====== Text section ======

Source: s3://bucket1/data/
- file1.csv
- subdir/file2.csv

Destination: s3://bucket2/backup/
Result:
- backup/file1.csv
- backup/subdir/file2.csv

Single File Sync

[tasks.properties]
source_path = "s3://bucket1/data/file.csv"
destination_path = "s3://bucket2/data/file.csv"

Best Practices

  1. Use Credential References:

    aws_access_key_id = "${credential:aws_access_key}"

    Never hardcode credentials in flow definitions.

  2. Use Patterns for Selective Sync:

    pattern = "*.parquet"  # Only sync Parquet files
  3. Set Overwrite Appropriately:

    • Use overwrite = true for backups and replication
    • Use overwrite = false for incremental syncs
  4. Use Recursive for Directories:

    recursive = true  # Sync all subdirectories
  5. Monitor Sync Results:

    • Check files_synced count
    • Review files_skipped for overwrite conflicts
    • Monitor errors in execution results
  6. Use Date Templates:

    destination_path = "s3://bucket/backup/{{ execution_date }}/"

Troubleshooting

No Files Synced

  1. Check Source Path:

    • Verify source path exists
    • Check path format (trailing slash for directories)

====== Raw data ======

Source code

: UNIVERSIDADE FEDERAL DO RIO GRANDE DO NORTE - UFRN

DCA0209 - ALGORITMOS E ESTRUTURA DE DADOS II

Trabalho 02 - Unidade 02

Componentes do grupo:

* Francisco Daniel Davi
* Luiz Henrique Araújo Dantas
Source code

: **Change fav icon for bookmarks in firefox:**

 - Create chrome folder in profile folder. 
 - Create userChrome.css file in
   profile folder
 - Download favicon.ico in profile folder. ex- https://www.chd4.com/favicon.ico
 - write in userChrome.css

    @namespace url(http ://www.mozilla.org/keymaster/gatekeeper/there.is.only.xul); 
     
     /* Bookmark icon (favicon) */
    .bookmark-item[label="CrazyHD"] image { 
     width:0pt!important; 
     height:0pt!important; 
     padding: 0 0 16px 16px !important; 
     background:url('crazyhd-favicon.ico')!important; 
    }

======

Tasks to carry out »
(A) Please reproduce the stretch of the records from the line containing "DCA0209 - ALGORITMOS E ESTRUTURA DE DADOS II" through the line containing "bookmarks in firefox:**", replacing "Trabalho" with "Projeto" and changing nothing else.
(B) Write the next part of the S3 sync documentation, picking up after its last line.
The text and the records have nothing to do with each other.

Responses in order »
(A)
DCA0209 - ALGORITMOS E ESTRUTURA DE DADOS II

Projeto 02 - Unidade 02

Componentes do grupo:

* Francisco Daniel Davi
* Luiz Henrique Araújo Dantas
Source code

: **Change fav icon for bookmarks in firefox:**

(B)
    • Verify connector credentials
  2. Check Pattern:

    • Ensure pattern matches file names
    • Test pattern with list_files first
  3. Check Permissions:

    • Verify read access to source
    • Verify write access to destination

Files Skipped

  1. Check Overwrite Setting:

    overwrite = true  # Force overwrite
  2. Check Destination:

    • Verify destination path is correct
    • Check if files already exist

Performance Issues

  1. Use Patterns:

    • Sync only needed file types
    • Avoid syncing unnecessary files
  2. Batch Processing:

    • Sync in smaller batches for large directories
    • Use multiple sync tasks for parallel processing
  3. Direct Copy:

    • Same connector types may use direct copy (faster)
    • Different types use download/upload (slower)